Configuring Lucene Analyzer
Depending on the language used in the documents and properties, you can obtain better search results by configuring a proper Lucene Analyzer.
By default, OpenKM uses the org.apache.lucene.analysis.standard.StandardAnalyzer which works fine with English and most languages, but you can get better search results by configuring a more specific analyzer for your language.
Some analyzers:
- org.apache.lucene.analysis.en.EnglishAnalyzer
- org.apache.lucene.analysis.es.SpanishAnalyzer
- org.apache.lucene.analysis.fr.FrenchAnalyzer
- org.apache.lucene.analysis.it.ItalianAnalyzer
- org.apache.lucene.analysis.de.GermanAnalyzer
- org.apache.lucene.analysis.el.GreekAnalyzer
- org.apache.lucene.analysis.hi.HindiAnalyzer
Special analyzers:
- com.openkm.search.lucene.analysis.AccentInsensitiveAnalyzer
More information is available at Lucene documentation site and Guide to Lucene Analyzers.
If you want a non-accent-sensitive analyzer, you can try AccentInsensitiveAnalyzer.
If you are working with East Asian languages like Chinese or Japanese, there are several analyzers you can use. Read Lucene documentation. You can also try ik-analyzer.
If you only want a whitespace-tokenized analyzer, you can try this one WhitespaceAnalyzer.

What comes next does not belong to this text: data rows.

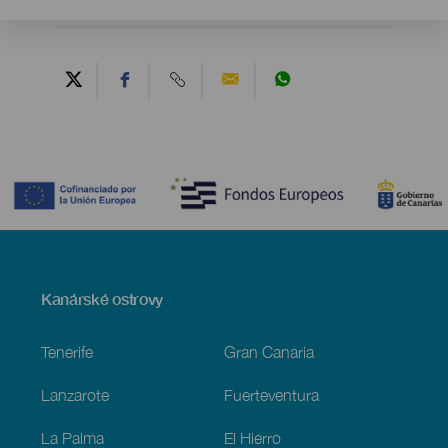
Contenido
Menú
Kanárské ostrovy
Footer
Tenerife
Gran Canaria
Lanzarote
Fuerteventura
La Palma
El Hierro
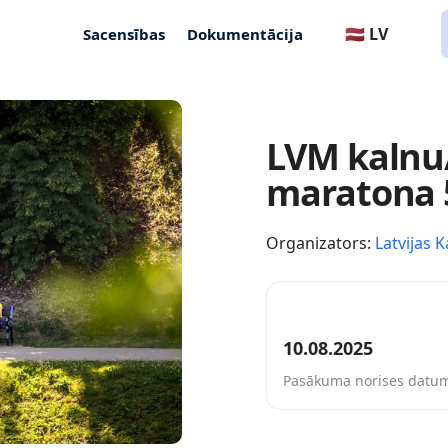
🇱🇻 LV
Sacensības
Dokumentācija
LVM kalnu/
maratona 5
Organizators:
Latvijas K
10.08.2025
Pasākuma norises datu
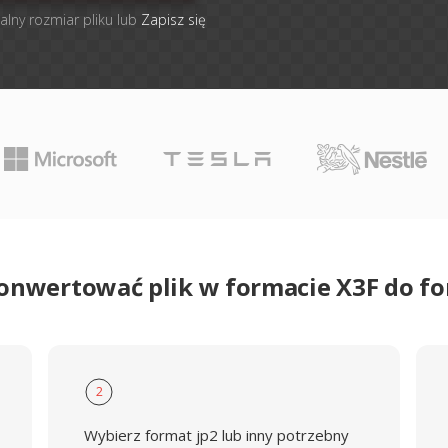
alny rozmiar pliku lub
Zapisz się
konwertować plik w formacie X3F do fo
2
Wybierz format jp2 lub inny potrzebny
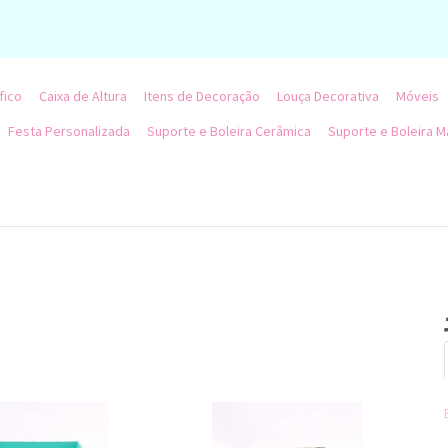
fico
Caixa de Altura
Itens de Decoração
Louça Decorativa
Móveis
Festa Personalizada
Suporte e Boleira Cerâmica
Suporte e Boleira M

If you have not configured the search analyzer before you start OpenKM for the first time, then Lucene indexes will be created using this default analyzer.
If you want to change this configuration property after the OpenKM repository has been created, you need to rebuild the Lucene indexes.
Once the operation has been completed, the Lucene indexes will use the new analyzer.
For more information, take a look at Rebuild indexes.
Configure an Analyzer
Edit the $TOMCAT_HOME/openkm.properties file and add the line:
spring.jpa.properties.hibernate.search.analyzer=org.apache.lucene.analysis.es.SpanishAnalyzer
The changes will take effect after restarting the application.